Text excerpt
The Bienwald is a large forested area in the southern Pfalz region of Germany near the towns of Kandel and Wörth am Rhein. The western edge defines the eastern extent of the Wissembourg Gap, a corridor of open terrain between the Bienwald and the hills of the Palatine Forest. In the northwest, the forest is bounded by the so-called "Cattle Line" (Viehstrich), running from Schweighofen to Kandel. In the north, the forest reaches as far as Hatzenbühl and Rheinzabern. The eastern boundary largely runs along the bank of the Rhine from Jockgrim to Hagenbach and Berg (Pfalz). The southern boundary follows the valley of the Lauter along the border of France and Germany. The bulk of the forest belongs to the municipality of Wörth am Rhein. At its greatest extent, the Bienwald is approximately 17 km wide along its east–west axis and 11 km from north to south. The forest has an area of some 163 km2. Approximately one-third of the forest is deciduous woodland with the remainder coniferous. The forest has an elevation of 100 m above sea level by the Rhine, and rises to 150 m above sea level in its western extremities.

The only settlement in the Bienwald is Büchelberg (940 inhabitants as of 2015), which lies inside a clearing in the forest and is administratively part of the town of Wörth am Rhein.

On 13 August 1793, a battle of the War of the First Coalition took place in the Bienwald. Austrian troops under Marshal Dagobert Sigmund von Wurmser pushed the French Army back and frustrated the relief of Mainz. In March 1945, during World War II, the U.S. VI Corps and the French First Army assaulted German Siegfried Line fortifications in the Bienwald and penetrated German defenses in the forest during a week of heavy combat. The forest is still marked by trenches and bunker ruins from World War II. There are also older French earthworks (redoutes) in the southwestern parts of the forest where it borders the Lauter river and Mundat Forest (Forêt du Mundat).

The proposed construction of a multi-lane controlled access highway through the forest is disputed. The proposed road would connect the French A35 autoroute and the German A65 autobahn.

European wildcats have taken up residence in the Bienwald in the last few years, often using the ruins of destroyed bunkers for shelter.

Problems and tasks
a: Rewrite the paragraph of the Bienwald text that begins "On 13 August 1793" as a short bulleted list that keeps its main facts.
b: According to the Bienwald text, how many inhabitants did Büchelberg have as of 2015?
c: Quote the Bienwald text from "The proposed construction" to "German A65 autobahn.".

Dataset entries
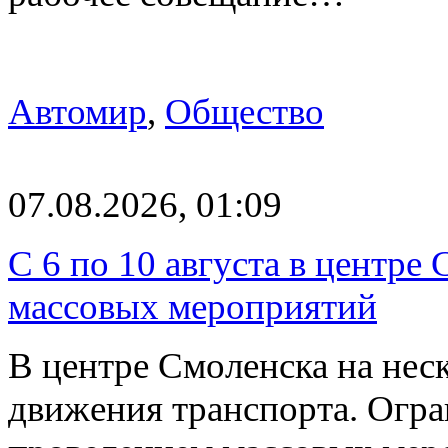
Автомир
,
Общество
07.08.2026, 01:09
С 6 по 10 августа в центре
массовых мероприятий
В центре Смоленска на нес
движения транспорта. Огран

Responses by task
a:
- 13 August 1793: A War of the First Coalition battle was fought in the Bienwald. Austrian troops under Marshal Dagobert Sigmund von Wurmser pushed back the French Army and frustrated the relief of Mainz.
- March 1945: During World War II, the U.S. VI Corps and the French First Army attacked German Siegfried Line fortifications in the forest. They broke through after a week of heavy combat.
- The forest still shows World War II trenches and bunker ruins.
- Older French earthworks (redoutes) lie in the southwest, where the forest borders the Lauter river and Mundat Forest (Forêt du Mundat).

b: 940 inhabitants.

c:
The proposed construction of a multi-lane controlled access highway through the forest is disputed. The proposed road would connect the French A35 autoroute and the German A65 autobahn.